Extracted data.

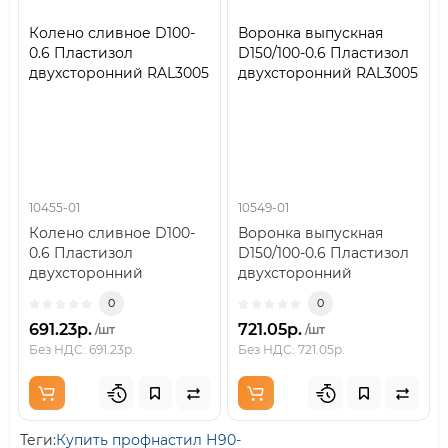
Колено сливное D100-
Воронка выпускная
0.6 Пластизол
D150/100-0.6 Пластизол
двухсторонний RAL3005
двухсторонний RAL3005
10455-01
10549-01
Колено сливное D100-
Воронка выпускная
0.6 Пластизол
D150/100-0.6 Пластизол
двухсторонний
двухсторонний
RAL3005..
RAL3005..
0
0
691.23р.
721.05р.
/шт
/шт
Без НДС: 691.23р.
Без НДС: 721.05р.
Теги:
Купить профнастил Н90-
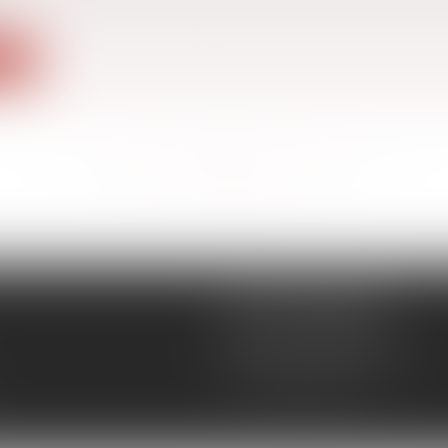
ite
<<
<
...
149
150
151
152
153
154
155
...
>
>>
CÉCILE MOURGUES
18 rue du Collège
11400 CASTELNAUDARY
Tél :
04 68 23 41 32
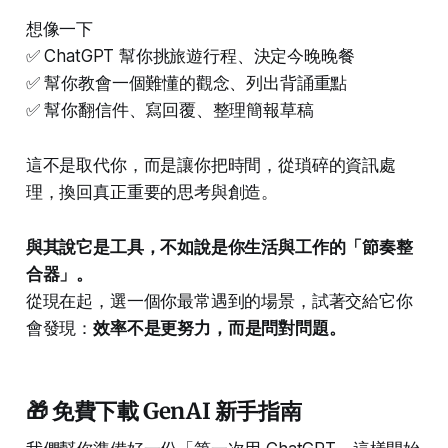
想像一下
✅ ChatGPT 幫你挑旅遊行程、決定今晚晚餐
✅ 幫你教會一個難懂的觀念、列出背誦重點
✅ 幫你翻信件、寫回覆、整理簡報草稿
這不是取代你，而是讓你把時間，從瑣碎的資訊處
理，換回真正重要的思考與創造。
與其說它是工具，不如說是你生活與工作的「節奏整
合器」。
從現在起，選一個你最常遇到的場景，試著交給它​你
會發現：
效率不是更努力，而是問對問題。
🎁 免費下載 GenAI 新手指南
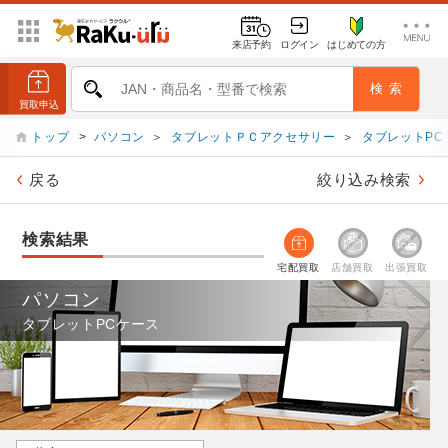
来店予約
ログイン
はじめての方
トップ
>
パソコン
＞
タブレットＰＣアクセサリー
＞
タブレットPC
戻る
絞り込み検索
検索結果
宅配買取
店舗買取
出張買取
パソコン
タブレットPCケース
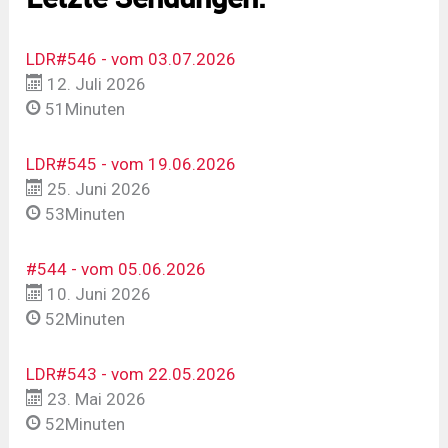
LDR#546 - vom 03.07.2026
12. Juli 2026
51Minuten
LDR#545 - vom 19.06.2026
25. Juni 2026
53Minuten
#544 - vom 05.06.2026
10. Juni 2026
52Minuten
LDR#543 - vom 22.05.2026
23. Mai 2026
52Minuten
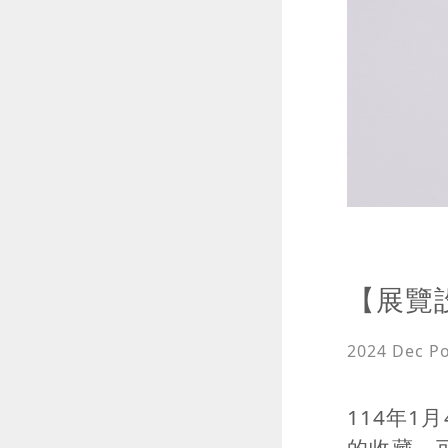
【展覽
2024 Dec
P
114年1
的收藏，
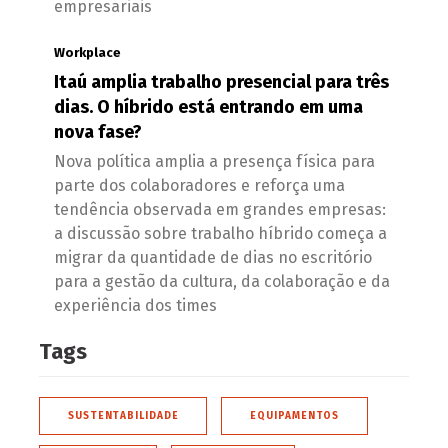
empresariais
Workplace
Itaú amplia trabalho presencial para três
dias. O híbrido está entrando em uma
nova fase?
Nova política amplia a presença física para
parte dos colaboradores e reforça uma
tendência observada em grandes empresas:
a discussão sobre trabalho híbrido começa a
migrar da quantidade de dias no escritório
para a gestão da cultura, da colaboração e da
experiência dos times
Tags
SUSTENTABILIDADE
EQUIPAMENTOS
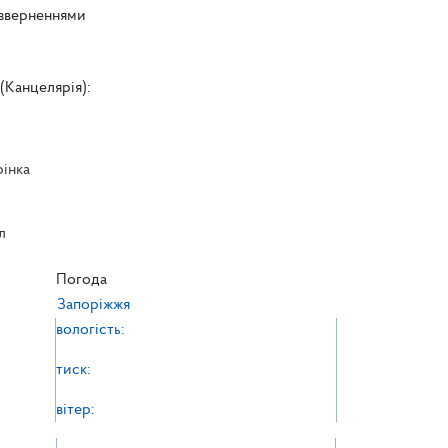
 зверненнями
(Канцелярія):
рінка
л
л
Погода
Запоріжжя
вологість:
тиск:
вітер:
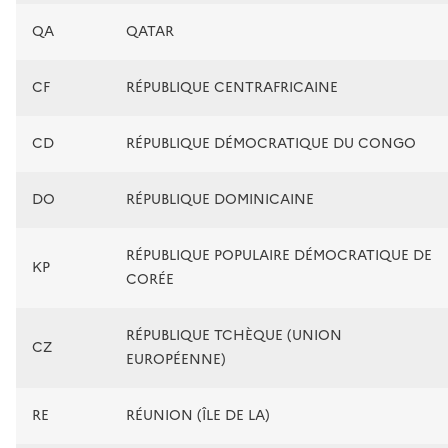
QA
QATAR
CF
RÉPUBLIQUE CENTRAFRICAINE
CD
RÉPUBLIQUE DÉMOCRATIQUE DU CONGO
DO
RÉPUBLIQUE DOMINICAINE
RÉPUBLIQUE POPULAIRE DÉMOCRATIQUE DE
KP
CORÉE
RÉPUBLIQUE TCHÈQUE (UNION
CZ
EUROPÉENNE)
RE
RÉUNION (ÎLE DE LA)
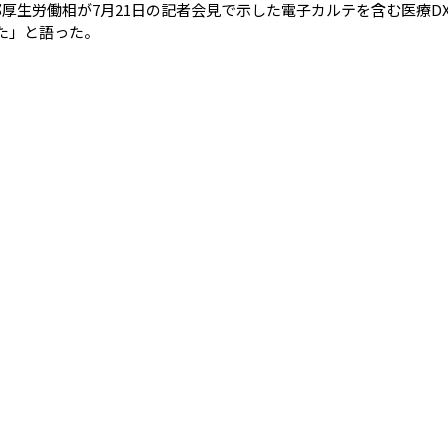
生労働相が7月21日の記者会見で示した電子カルテを含む医療D
った」と語った。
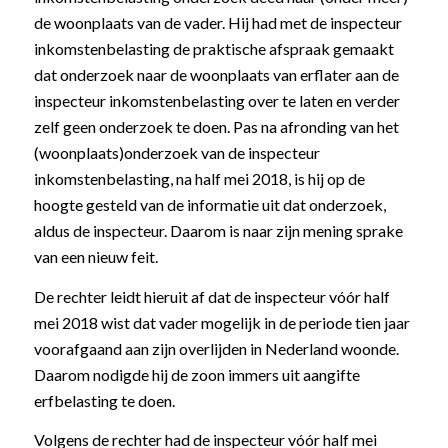
de woonplaats van de vader. Hij had met de inspecteur
inkomstenbelasting de praktische afspraak gemaakt
dat onderzoek naar de woonplaats van erflater aan de
inspecteur inkomstenbelasting over te laten en verder
zelf geen onderzoek te doen. Pas na afronding van het
(woonplaats)onderzoek van de inspecteur
inkomstenbelasting, na half mei 2018, is hij op de
hoogte gesteld van de informatie uit dat onderzoek,
aldus de inspecteur. Daarom is naar zijn mening sprake
van een nieuw feit.
De rechter leidt hieruit af dat de inspecteur vóór half
mei 2018 wist dat vader mogelijk in de periode tien jaar
voorafgaand aan zijn overlijden in Nederland woonde.
Daarom nodigde hij de zoon immers uit aangifte
erfbelasting te doen.
Volgens de rechter had de inspecteur vóór half mei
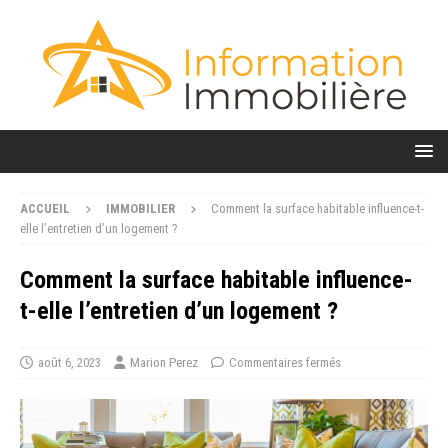
ACCUEIL
IMMOBILIER
Comment la surface habitable influence-t-
elle l’entretien d’un logement ?
Comment la surface habitable influence-
t-elle l’entretien d’un logement ?
août 6, 2023
Marion Perez
Commentaires fermés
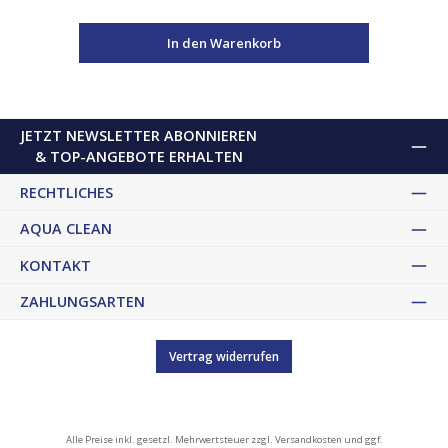
In den Warenkorb
JETZT NEWSLETTER ABONNIEREN
& TOP-ANGEBOTE ERHALTEN
RECHTLICHES
AQUA CLEAN
KONTAKT
ZAHLUNGSARTEN
Vertrag widerrufen
Alle Preise inkl. gesetzl. Mehrwertsteuer zzgl.
Versandkosten
und ggf.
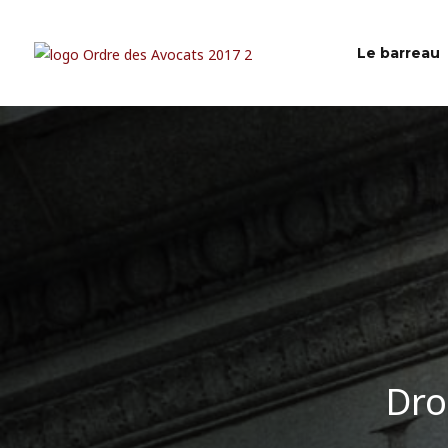
Le barreau
Dro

What the task asks. Gather each line of the listing that holds the string "RÉPUBLIQUE".

Completed exercise.
RÉPUBLIQUE CENTRAFRICAINE
RÉPUBLIQUE DÉMOCRATIQUE DU CONGO
RÉPUBLIQUE DOMINICAINE
RÉPUBLIQUE POPULAIRE DÉMOCRATIQUE DE
RÉPUBLIQUE TCHÈQUE (UNION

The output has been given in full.